Everyone has probably heard about the data scientist, known as the sexiest job of the 21st century. However, data science is more than just a data scientists’ job, the field of data science spans from C-level to operations to IT. Therefore, we need experts on multiple domains to successfully implement data science in business and make it work on all these levels.
A data science team consists of three roles: the data translator, the data scientist and the data engineer. Each specializing in a specific subfield. In our blog: “Data science is a team sport” we briefly explain these three roles and their role in the data science team. Also, you can read in depth about the data translator and the data scientist in our previous blogs. In this blog I will further dive into the role of data engineer.
A common mistake is that the data engineer is the person that only collects, connects and cleans data for the data scientist. We will uncover that the world of a data engineer is much broader and more complex. The data engineer bridges the gap between the data scientist and your IT department and is responsible for setting up the architecture of the entire data science solution.
So what makes a good data engineer? A data engineer is often someone with a degree in computer science which preferably included a bit of statistics and machine learning. Knowledge of statistics and machine learning are a big advantage since this will greatly improve their understanding of the results produced by data scientists.
Furthermore, the data engineer is someone that likes to explore the state-of-the-art in computer science and is able to quickly grasp the essentials of new technologies. The data engineer knows all about IT infrastructures and software development. Preferably, a data engineer has in depth knowledge of how data stores and distributed systems internally work (for example: query planners, indices, or distributed computing). This is important since the data engineer will continuously be diving into new data stores to collect, connect and clean more data. Since more and more data becomes available, an increasing amount of computing power is required to process the data. Thus, he or she should also be familiar with distributed systems.

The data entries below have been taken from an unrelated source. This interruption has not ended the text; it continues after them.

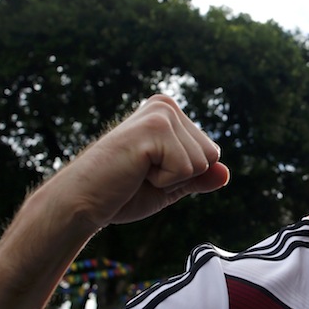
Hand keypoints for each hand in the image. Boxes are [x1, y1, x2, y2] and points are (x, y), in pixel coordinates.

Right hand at [50, 94, 229, 228]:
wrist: (82, 202)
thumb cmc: (121, 193)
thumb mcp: (171, 186)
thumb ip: (198, 178)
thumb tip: (226, 173)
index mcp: (170, 114)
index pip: (210, 152)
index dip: (184, 175)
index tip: (150, 173)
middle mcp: (166, 106)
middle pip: (210, 155)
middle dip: (181, 176)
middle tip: (143, 174)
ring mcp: (161, 114)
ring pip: (201, 163)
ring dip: (171, 179)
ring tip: (138, 171)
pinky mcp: (154, 129)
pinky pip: (186, 169)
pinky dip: (164, 181)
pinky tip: (135, 171)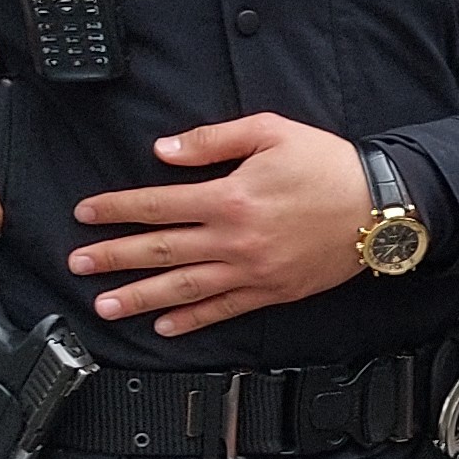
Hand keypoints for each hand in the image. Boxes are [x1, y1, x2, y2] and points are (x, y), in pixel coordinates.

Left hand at [68, 113, 382, 336]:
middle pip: (161, 250)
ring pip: (185, 288)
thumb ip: (212, 139)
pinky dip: (193, 321)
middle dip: (114, 257)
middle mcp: (235, 240)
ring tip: (106, 306)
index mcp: (229, 197)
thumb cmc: (329, 166)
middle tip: (78, 265)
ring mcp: (253, 271)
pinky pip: (225, 310)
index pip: (157, 204)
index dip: (116, 209)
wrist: (380, 208)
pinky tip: (166, 327)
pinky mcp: (273, 291)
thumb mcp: (270, 132)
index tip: (85, 214)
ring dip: (142, 298)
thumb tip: (165, 152)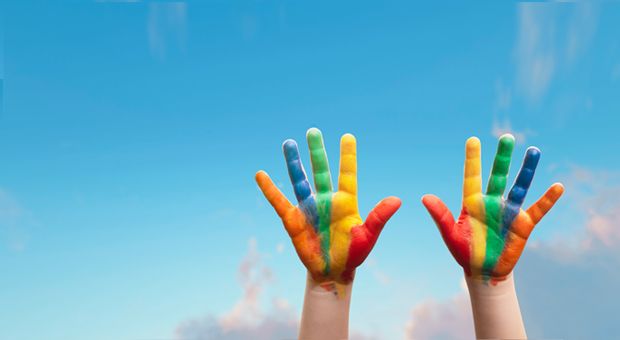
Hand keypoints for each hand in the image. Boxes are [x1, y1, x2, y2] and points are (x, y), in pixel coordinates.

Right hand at [256, 128, 400, 297]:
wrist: (333, 272)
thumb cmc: (353, 253)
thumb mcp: (368, 236)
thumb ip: (379, 217)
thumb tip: (397, 200)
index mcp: (346, 202)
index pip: (347, 174)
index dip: (347, 156)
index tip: (347, 136)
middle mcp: (326, 200)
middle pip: (321, 171)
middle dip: (317, 152)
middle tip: (313, 131)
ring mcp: (309, 208)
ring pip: (300, 181)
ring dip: (294, 163)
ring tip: (289, 143)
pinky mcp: (293, 220)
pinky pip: (279, 202)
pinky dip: (270, 189)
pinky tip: (260, 175)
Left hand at [422, 134, 562, 284]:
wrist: (483, 271)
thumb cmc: (464, 251)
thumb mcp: (450, 234)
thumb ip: (441, 216)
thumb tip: (424, 197)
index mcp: (472, 202)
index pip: (472, 176)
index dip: (472, 159)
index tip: (473, 139)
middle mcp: (492, 202)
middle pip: (498, 175)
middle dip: (502, 157)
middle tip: (507, 137)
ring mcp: (508, 212)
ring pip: (519, 186)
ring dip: (527, 170)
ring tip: (534, 151)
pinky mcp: (523, 224)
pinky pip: (538, 209)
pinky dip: (547, 199)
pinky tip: (558, 186)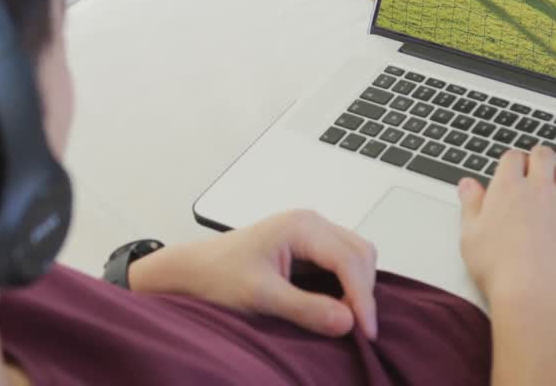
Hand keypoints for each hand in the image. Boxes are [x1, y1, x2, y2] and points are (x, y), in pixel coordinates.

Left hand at [128, 210, 377, 338]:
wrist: (191, 271)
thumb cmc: (216, 277)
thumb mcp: (259, 296)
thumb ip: (305, 308)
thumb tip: (348, 321)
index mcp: (301, 226)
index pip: (349, 259)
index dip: (362, 297)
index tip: (365, 332)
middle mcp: (311, 223)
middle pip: (360, 253)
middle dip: (363, 292)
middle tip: (357, 330)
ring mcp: (311, 233)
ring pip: (356, 257)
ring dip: (358, 288)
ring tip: (346, 320)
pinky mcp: (308, 247)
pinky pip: (342, 263)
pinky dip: (347, 285)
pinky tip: (337, 308)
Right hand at [458, 148, 555, 314]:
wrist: (536, 297)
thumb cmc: (501, 272)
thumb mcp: (471, 237)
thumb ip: (471, 206)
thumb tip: (468, 185)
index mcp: (507, 189)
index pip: (512, 158)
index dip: (513, 160)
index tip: (514, 166)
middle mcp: (538, 189)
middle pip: (543, 155)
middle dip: (540, 156)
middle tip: (540, 162)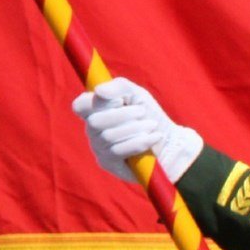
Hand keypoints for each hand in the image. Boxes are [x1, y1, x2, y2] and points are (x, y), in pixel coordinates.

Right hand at [70, 77, 203, 182]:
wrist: (169, 141)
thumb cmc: (148, 115)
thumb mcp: (137, 94)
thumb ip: (119, 87)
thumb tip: (99, 91)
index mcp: (94, 111)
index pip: (80, 106)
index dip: (97, 102)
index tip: (120, 100)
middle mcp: (92, 130)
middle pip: (95, 122)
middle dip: (124, 115)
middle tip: (143, 111)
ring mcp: (98, 147)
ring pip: (108, 137)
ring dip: (135, 128)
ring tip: (152, 124)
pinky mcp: (108, 163)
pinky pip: (117, 151)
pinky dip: (138, 142)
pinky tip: (154, 137)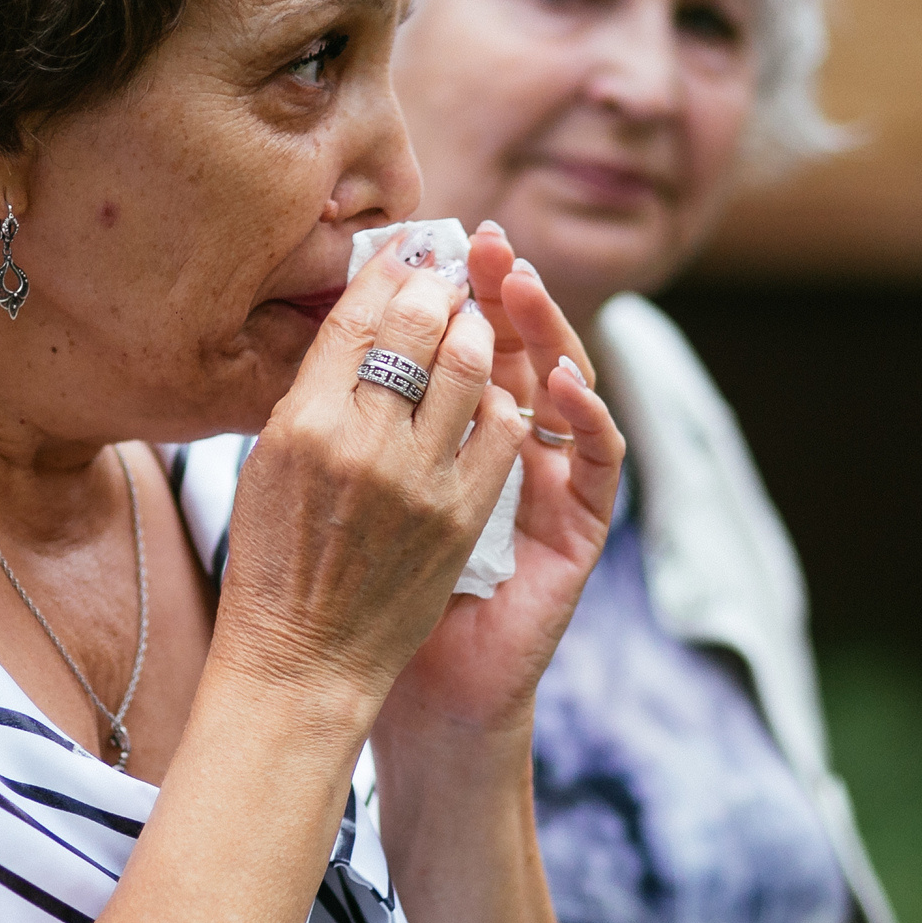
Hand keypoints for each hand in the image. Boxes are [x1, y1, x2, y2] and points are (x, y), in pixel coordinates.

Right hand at [212, 226, 527, 708]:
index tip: (403, 252)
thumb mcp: (268, 465)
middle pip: (418, 329)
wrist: (305, 659)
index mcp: (303, 424)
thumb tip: (357, 327)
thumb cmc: (274, 562)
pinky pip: (498, 433)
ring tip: (473, 322)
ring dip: (477, 332)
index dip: (385, 275)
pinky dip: (497, 401)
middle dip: (438, 289)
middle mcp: (362, 443)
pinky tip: (491, 393)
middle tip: (445, 276)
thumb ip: (312, 395)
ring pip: (469, 369)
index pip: (356, 320)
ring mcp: (419, 480)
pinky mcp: (461, 516)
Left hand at [380, 220, 623, 733]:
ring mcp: (548, 486)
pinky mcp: (578, 530)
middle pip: (521, 349)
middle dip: (504, 291)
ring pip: (570, 387)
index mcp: (448, 428)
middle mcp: (504, 447)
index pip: (464, 337)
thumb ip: (348, 407)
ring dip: (550, 331)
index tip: (425, 239)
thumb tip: (321, 316)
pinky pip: (600, 462)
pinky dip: (589, 415)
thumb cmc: (347, 584)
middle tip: (484, 243)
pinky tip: (561, 378)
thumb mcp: (339, 477)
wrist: (367, 682)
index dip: (452, 289)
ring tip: (520, 287)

You are probably a good data engineer if you answer yes to all of the following questions:
The data engineer works in close cooperation with your IT department and is responsible for drawing and setting up the architecture of the entire data solution. He or she programs the data science algorithms efficiently, and makes the solution actually work in your daily operations. Next to programming and implementing the solution, the data engineer is the infrastructure expert that makes sure that the data will be retrieved via secured networks, and cleans and prepare the data for the data scientist.
It might seem like the data engineer is very similar to a software engineer. Indeed, a large overlap exists and since specialized education for data engineering hardly exists, at least in the Netherlands, a software engineer could be suitable for the job as well. The differences are mostly in the areas of focus. I will give some examples to clarify my statement.
The data engineer thinks of data in a different way. For a data engineer every piece of data might be relevant currently, or in the near future, and should not easily be discarded. A software engineer is often only concerned with data required by the software that is written.
A software engineer often has much more freedom in choosing an IT infrastructure on which to build the new software. A data engineer however often has to integrate his data science solution into an existing IT infrastructure.
For a software engineer it is important that small parts of the data are quickly accessible in a reliable state. The data engineer however often requires large parts of the data set at once. Requiring a totally different tactic in making data accessible.
Of course, a lot more differences exist. Which could be described in a blog on its own. For now, let’s dig into the huge variety the data engineer bumps into.
The hard, and simultaneously fun, thing about being a data engineer is that every organization (and even within departments) have different software systems, use different programming languages and data sources. This variety in IT infrastructures makes the work different, and thereby challenging, every day!
Since the data engineer is the person that brings the data science solution to life in operations, he or she should be able to design the data science solution in such a way that it fits this operational IT landscape. By doing this, he or she bridges the gap between the data scientist and the IT department.
Data science these days is hardly standardized, which makes the solutions different every time. Data scientists require many different tools which eventually need to be chained together to form a working end-to-end solution. Thus, the data engineer should generalize their ideas about IT infrastructures, software development and data stores. Meaning that the data engineer should not think about specific implementations or variants, for example: Scala or MongoDB, but rather think about general ideas like functional programming or document-databases.
The data engineer should learn ideas and concepts instead of specifics
So you now know who makes the data science solution come to life within your organization, the data engineer. The data engineer is an architect, an expert in software development, data stores and IT infrastructures and works in close cooperation with the data scientist and your IT department to get the job done.